SphereDrag: Spherical Geometry-Aware Panoramic Image Editing
Zhiao Feng, Xuewei Li, Junjie Yang, Jingchao Li, Yuxin Peng, Xi Li
TL;DR
This work tackles panoramic image editing by integrating spherical geometry into a diffusion-based editing framework. The authors introduce SphereDrag, featuring adaptive reprojection (AR) to mitigate boundary discontinuities, great-circle trajectory adjustment (GCTA) to align edits with spherical paths, and spherical search region tracking (SSRT) to compensate for latitude-based pixel density distortions. They also present PanoBench, a dedicated panoramic editing benchmark, enabling standardized evaluation across scenes and styles.
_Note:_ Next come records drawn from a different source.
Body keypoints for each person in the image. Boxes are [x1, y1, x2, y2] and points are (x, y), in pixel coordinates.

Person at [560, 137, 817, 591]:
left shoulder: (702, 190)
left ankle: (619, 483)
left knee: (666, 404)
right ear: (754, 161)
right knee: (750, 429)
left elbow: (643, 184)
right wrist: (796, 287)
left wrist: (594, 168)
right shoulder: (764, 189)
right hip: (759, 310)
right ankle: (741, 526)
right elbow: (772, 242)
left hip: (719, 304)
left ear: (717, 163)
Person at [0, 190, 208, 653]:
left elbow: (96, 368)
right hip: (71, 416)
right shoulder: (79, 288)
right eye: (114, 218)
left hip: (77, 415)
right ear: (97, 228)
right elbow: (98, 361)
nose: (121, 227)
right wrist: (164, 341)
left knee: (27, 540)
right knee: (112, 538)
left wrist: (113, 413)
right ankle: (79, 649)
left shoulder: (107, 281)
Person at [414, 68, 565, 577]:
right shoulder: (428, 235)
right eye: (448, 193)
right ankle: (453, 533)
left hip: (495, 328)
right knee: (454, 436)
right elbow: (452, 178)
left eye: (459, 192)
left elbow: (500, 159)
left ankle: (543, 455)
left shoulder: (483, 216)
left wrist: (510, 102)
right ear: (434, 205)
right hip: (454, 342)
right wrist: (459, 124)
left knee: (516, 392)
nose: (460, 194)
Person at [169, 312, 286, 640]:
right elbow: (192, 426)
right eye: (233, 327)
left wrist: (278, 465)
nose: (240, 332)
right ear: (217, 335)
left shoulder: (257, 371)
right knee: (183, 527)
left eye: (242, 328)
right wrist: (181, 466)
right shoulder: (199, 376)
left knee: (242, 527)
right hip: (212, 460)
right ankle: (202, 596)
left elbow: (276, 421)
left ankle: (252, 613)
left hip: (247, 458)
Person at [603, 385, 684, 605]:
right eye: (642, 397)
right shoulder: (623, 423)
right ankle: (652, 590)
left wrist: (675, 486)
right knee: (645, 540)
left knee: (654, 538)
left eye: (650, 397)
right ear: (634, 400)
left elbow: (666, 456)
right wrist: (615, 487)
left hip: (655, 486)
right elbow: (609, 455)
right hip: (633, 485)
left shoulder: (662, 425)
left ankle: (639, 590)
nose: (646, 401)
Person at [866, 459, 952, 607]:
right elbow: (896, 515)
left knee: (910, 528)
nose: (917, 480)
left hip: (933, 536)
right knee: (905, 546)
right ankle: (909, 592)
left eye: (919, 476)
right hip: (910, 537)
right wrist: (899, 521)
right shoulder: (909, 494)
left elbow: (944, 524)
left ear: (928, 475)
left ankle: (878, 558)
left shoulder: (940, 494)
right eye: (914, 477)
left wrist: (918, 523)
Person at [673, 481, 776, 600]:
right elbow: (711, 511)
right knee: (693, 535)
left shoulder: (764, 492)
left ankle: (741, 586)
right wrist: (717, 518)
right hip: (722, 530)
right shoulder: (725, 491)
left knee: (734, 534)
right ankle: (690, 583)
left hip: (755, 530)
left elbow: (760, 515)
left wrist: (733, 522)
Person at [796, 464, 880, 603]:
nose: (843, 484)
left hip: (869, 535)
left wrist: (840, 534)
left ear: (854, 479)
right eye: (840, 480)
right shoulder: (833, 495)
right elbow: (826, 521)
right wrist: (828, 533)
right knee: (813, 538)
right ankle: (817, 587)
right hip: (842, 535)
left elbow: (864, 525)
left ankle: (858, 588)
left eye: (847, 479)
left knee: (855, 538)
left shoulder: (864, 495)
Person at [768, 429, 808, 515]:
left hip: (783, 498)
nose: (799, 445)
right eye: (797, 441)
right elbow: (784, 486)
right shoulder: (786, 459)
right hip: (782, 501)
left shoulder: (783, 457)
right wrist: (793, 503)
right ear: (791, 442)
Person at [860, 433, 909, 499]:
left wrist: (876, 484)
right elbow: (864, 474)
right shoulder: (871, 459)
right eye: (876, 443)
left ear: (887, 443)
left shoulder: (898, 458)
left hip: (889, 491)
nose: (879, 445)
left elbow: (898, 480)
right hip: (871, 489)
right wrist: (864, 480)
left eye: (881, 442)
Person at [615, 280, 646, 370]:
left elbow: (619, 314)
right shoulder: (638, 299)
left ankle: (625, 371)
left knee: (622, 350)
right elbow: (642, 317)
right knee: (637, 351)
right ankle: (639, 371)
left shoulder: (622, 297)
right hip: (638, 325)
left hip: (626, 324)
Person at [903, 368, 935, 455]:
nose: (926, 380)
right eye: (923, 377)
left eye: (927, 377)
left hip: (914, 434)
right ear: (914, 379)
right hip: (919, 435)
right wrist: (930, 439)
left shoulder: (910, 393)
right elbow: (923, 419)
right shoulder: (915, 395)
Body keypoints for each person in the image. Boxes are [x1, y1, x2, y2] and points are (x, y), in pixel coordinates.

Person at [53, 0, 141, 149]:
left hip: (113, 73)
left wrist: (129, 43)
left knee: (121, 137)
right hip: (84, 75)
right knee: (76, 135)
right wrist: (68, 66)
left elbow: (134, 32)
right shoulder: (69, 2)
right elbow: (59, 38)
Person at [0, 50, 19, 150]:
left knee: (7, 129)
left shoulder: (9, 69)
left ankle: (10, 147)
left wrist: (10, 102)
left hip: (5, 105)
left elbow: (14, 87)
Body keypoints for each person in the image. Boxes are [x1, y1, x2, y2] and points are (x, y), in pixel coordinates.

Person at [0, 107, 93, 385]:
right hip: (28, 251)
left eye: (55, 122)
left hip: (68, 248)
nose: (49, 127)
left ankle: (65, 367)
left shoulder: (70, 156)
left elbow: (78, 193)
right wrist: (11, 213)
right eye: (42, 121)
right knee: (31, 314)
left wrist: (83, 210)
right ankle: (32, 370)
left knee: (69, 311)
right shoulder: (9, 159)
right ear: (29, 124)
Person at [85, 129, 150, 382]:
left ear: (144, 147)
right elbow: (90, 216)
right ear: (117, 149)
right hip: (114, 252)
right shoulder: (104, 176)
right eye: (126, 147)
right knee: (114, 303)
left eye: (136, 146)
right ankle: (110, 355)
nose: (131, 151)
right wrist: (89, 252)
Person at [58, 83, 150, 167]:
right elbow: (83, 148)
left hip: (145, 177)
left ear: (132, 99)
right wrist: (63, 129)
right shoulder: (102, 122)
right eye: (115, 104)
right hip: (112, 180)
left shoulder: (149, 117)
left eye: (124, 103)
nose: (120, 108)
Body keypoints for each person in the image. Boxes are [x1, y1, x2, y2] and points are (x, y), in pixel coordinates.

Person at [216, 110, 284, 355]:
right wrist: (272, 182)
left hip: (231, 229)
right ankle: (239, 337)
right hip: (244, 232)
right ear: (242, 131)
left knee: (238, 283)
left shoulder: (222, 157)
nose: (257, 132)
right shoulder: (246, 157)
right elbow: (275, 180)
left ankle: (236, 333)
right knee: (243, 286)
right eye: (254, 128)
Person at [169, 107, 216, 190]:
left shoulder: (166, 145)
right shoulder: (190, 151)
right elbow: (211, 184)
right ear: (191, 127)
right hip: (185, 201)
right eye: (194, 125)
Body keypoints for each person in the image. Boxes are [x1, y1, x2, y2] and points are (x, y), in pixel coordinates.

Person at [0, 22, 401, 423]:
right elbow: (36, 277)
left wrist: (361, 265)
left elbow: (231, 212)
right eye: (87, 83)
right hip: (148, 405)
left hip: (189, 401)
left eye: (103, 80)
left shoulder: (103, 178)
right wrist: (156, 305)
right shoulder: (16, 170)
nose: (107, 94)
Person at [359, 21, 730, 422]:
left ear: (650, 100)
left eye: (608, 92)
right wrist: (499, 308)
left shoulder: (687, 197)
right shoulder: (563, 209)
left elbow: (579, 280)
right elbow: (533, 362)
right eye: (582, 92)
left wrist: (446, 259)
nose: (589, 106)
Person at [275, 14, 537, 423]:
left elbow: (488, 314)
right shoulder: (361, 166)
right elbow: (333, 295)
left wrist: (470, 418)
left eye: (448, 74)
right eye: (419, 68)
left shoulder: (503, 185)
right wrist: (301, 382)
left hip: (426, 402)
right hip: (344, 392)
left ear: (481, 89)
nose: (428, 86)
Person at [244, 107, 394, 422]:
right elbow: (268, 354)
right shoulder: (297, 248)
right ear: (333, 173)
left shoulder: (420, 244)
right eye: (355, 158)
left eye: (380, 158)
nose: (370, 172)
Empirical results show SphereDrag achieves state-of-the-art geometric consistency and image quality, with notable improvements in the Image Fidelity metric and reductions in FID/sFID, demonstrating practical potential for accurate, controllable editing of 360-degree content.
Abstract
Image editing has made great progress on planar images, but panoramic image editing remains underexplored. Due to their spherical geometry and projection distortions, panoramic images present three key challenges: boundary discontinuity, trajectory deformation, and uneven pixel density. To tackle these issues, we propose SphereDrag, a novel panoramic editing framework utilizing spherical geometry knowledge for accurate and controllable editing. Specifically, adaptive reprojection (AR) uses adaptive spherical rotation to deal with discontinuity; great-circle trajectory adjustment (GCTA) tracks the movement trajectory more accurate; spherical search region tracking (SSRT) adaptively scales the search range based on spherical location to address uneven pixel density. Also, we construct PanoBench, a panoramic editing benchmark, including complex editing tasks involving multiple objects and diverse styles, which provides a standardized evaluation framework. Experiments show that SphereDrag gains a considerable improvement compared with existing methods in geometric consistency and image quality, achieving up to 10.5% relative improvement.